The new company, Matthewman Kendall Barrett (the order of names should tell you something) won a clutch of big accounts with their cheeky, irreverent approach, grabbed some headlines in Campaign magazine, provoked a couple of outcries from the Daily Mail over risqué copy lines and then quickly floated. Suddenly my Dad was 50 and a millionaire. He decided to get a new wardrobe and a new car. He got rid of his old suits, his Volvo estate and his wife and set up home in a Docklands' penthouse flat that has its own lift, speakers in the ceiling and panoramic views of the Thames - just beyond some corrugated irons sheds and a double glazing storage depot that is.
Getting there is near impossible: you have to go to a perpetually windswept DLR station and then ring for a taxi which takes you along the dual carriageways, through the post-industrial wasteland to a shimmering white residential Fort Knox, which has a surly security guard and a 'Marketing Suite' which is permanently open.
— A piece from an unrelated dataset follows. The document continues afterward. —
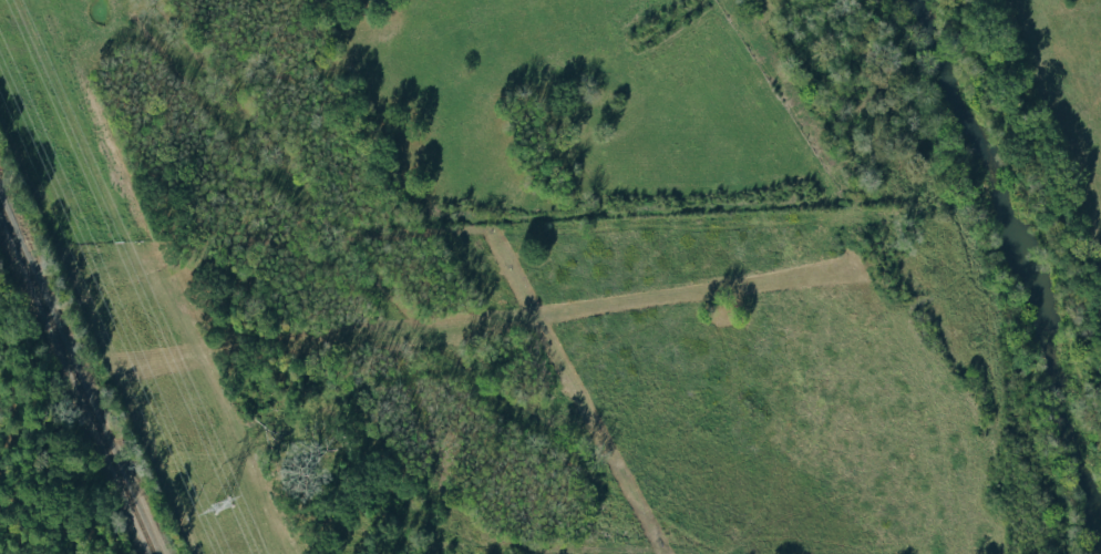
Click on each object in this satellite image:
river: (1021, 240)
railway: (76, 381)
power tower: (219, 506)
Dad has had a number of girlfriends since he left my Mum but to be honest I tend to get them confused: they're all thirty years younger than him, all blonde, all leggy and have names that end in 'i' like Linzi, Leoni, Nikki and Toni. I'm sure most of them put a smiley face in the dot of the 'i' when they sign their names although none of them have ever written to me.
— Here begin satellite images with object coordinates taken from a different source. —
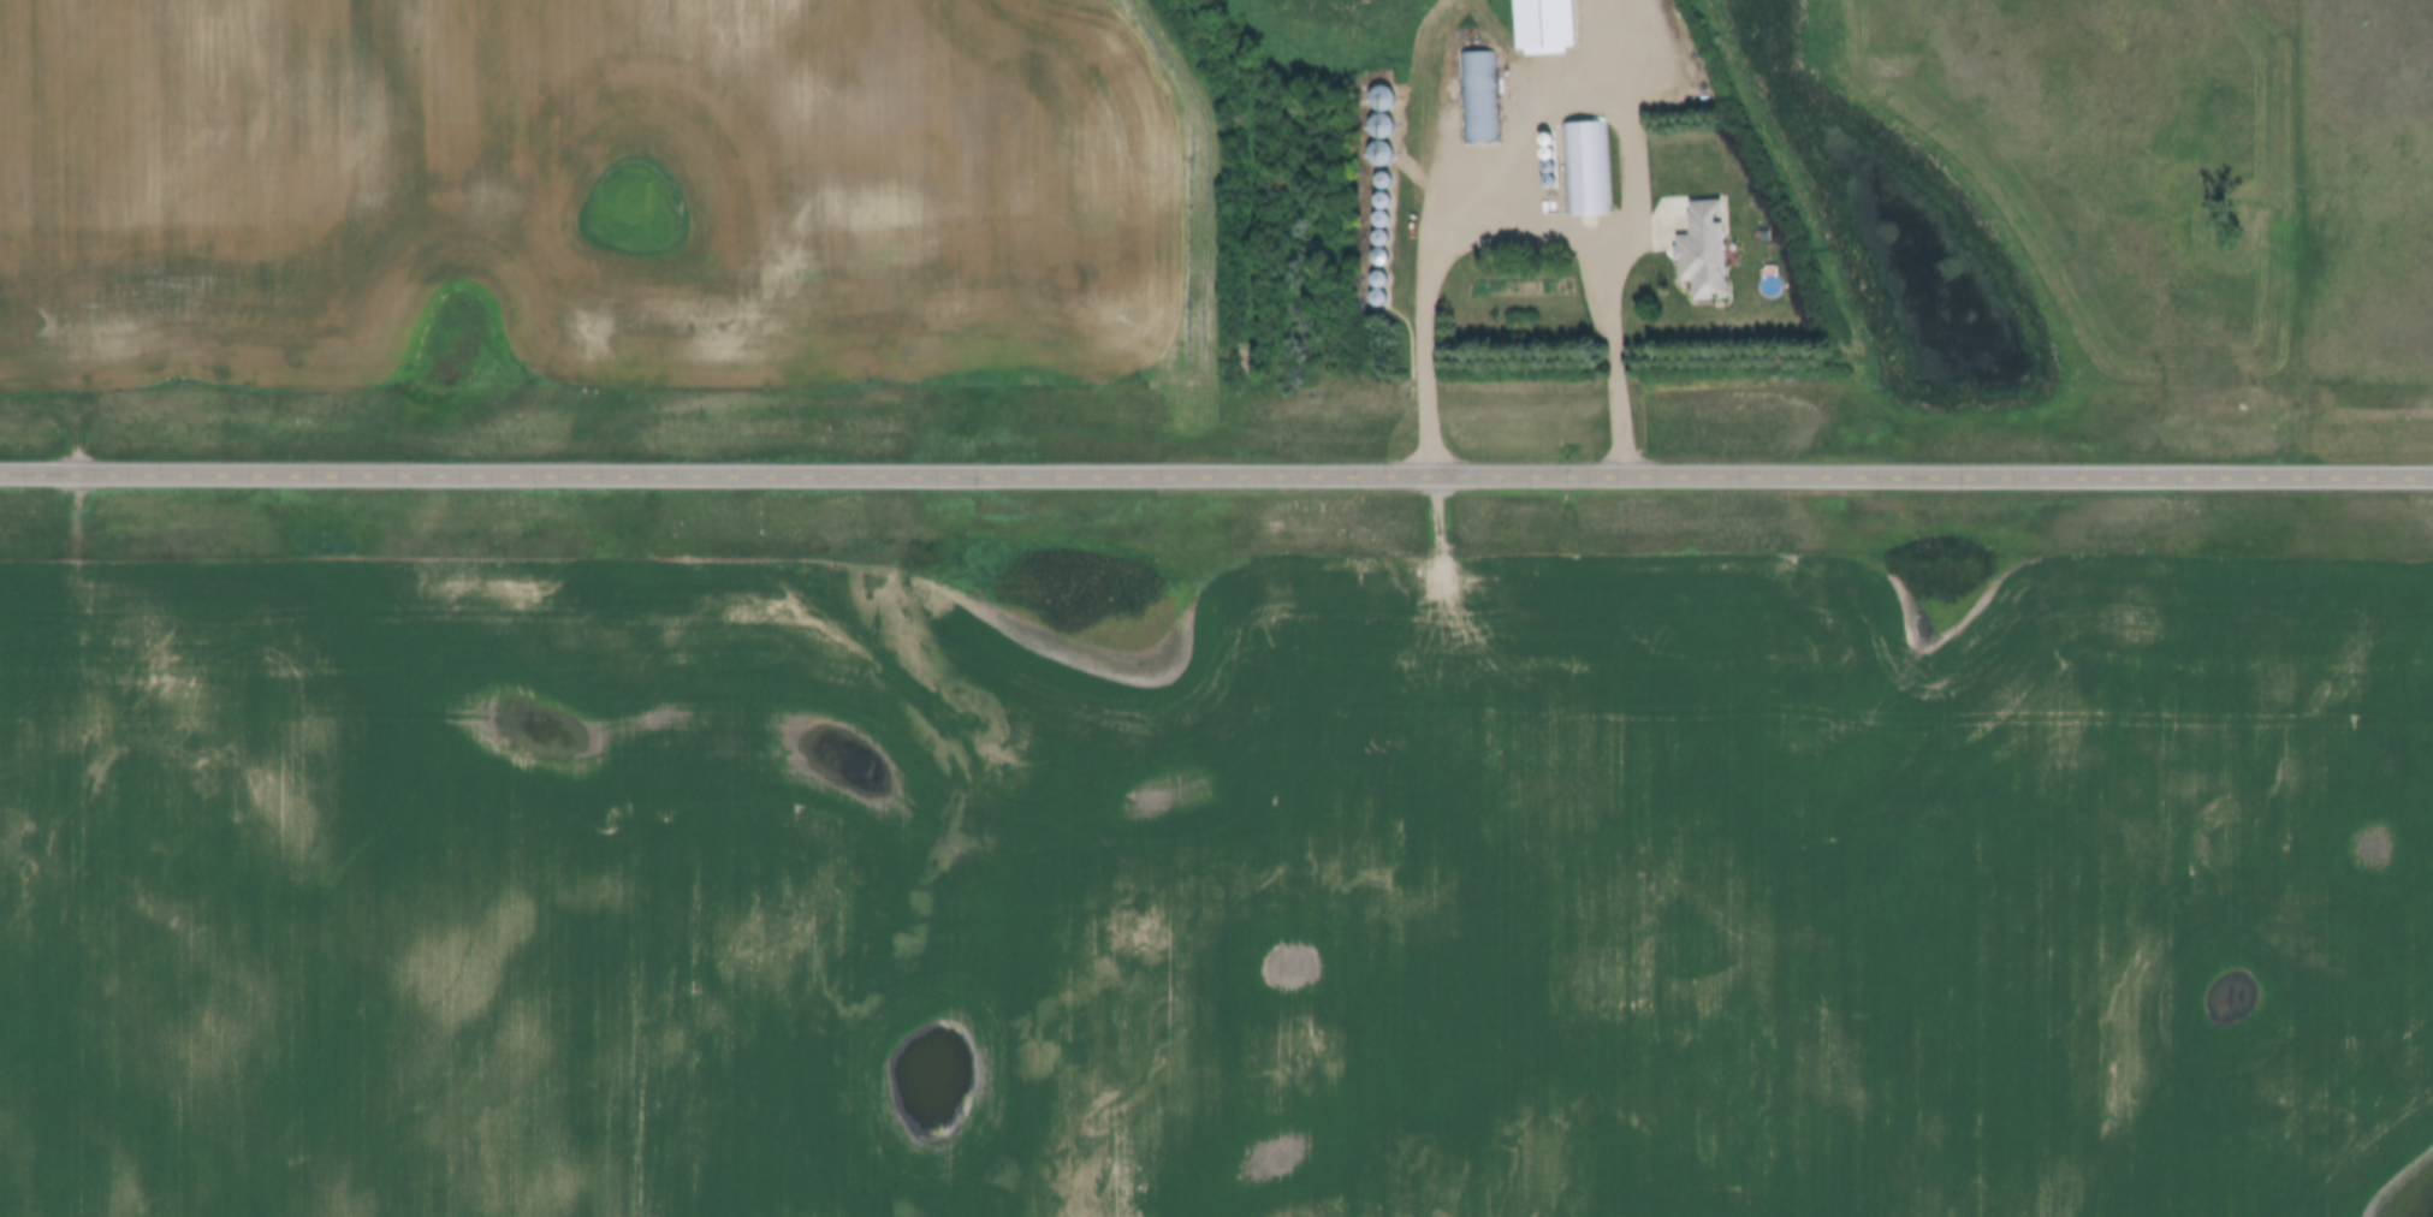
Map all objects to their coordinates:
building: (1544, 25)
building: (1480, 99)
road: (1538, 105)
building: (1381, 128)
building: (1586, 169)
road: (1522, 221)
building: (1703, 250)
road: (1216, 473)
Amongst other things my Dad bought was a coffee table supported with the kneeling fibre glass figure of a naked woman in a leather Basque which he proudly showed to me when I went over there once. Holding our shots of frozen flavoured vodka, we circled it, studying it intensely.
"Sexy, eh?" said my old man, eyeing up the cellulite free, rock hard curves of her behind in a way that still makes me shudder slightly.
"I think it's supposed to be ironic, Dad." I said uneasily, trying to make out the woman's expression. He walked round to get a better view of her face too.
"Yeah, whatever," he said.
When I finally penetrate the security and arrive at my Dad's flat he has obviously just got up and is still in a sort of Kimono thing. My initial reaction is to say 'I think you're a bit old for that, aren't you?' but then, of course, that observation applies to his entire life so really what's the point? Dad thinks he is Hugh Heffner made over by Stussy. My sister says that he is more Austin Powers meets Burton's.
"Hey Charlie," he says, hugging me and slapping me on the back. Unlike my mother, Dad does call me Charlie and he seems to really like the name. Whose idea was Keith anyway? But I still call him Dad, not Jared, as he sometimes asks me to. I suppose Jared is similar to John, but then it was John who was married to my mother and fathered me so I'm a bit sensitive about that.
"Hi Dad," I say, wondering in and looking around with a mixture of intrigue and trepidation for his latest purchase. "Pool table's gone."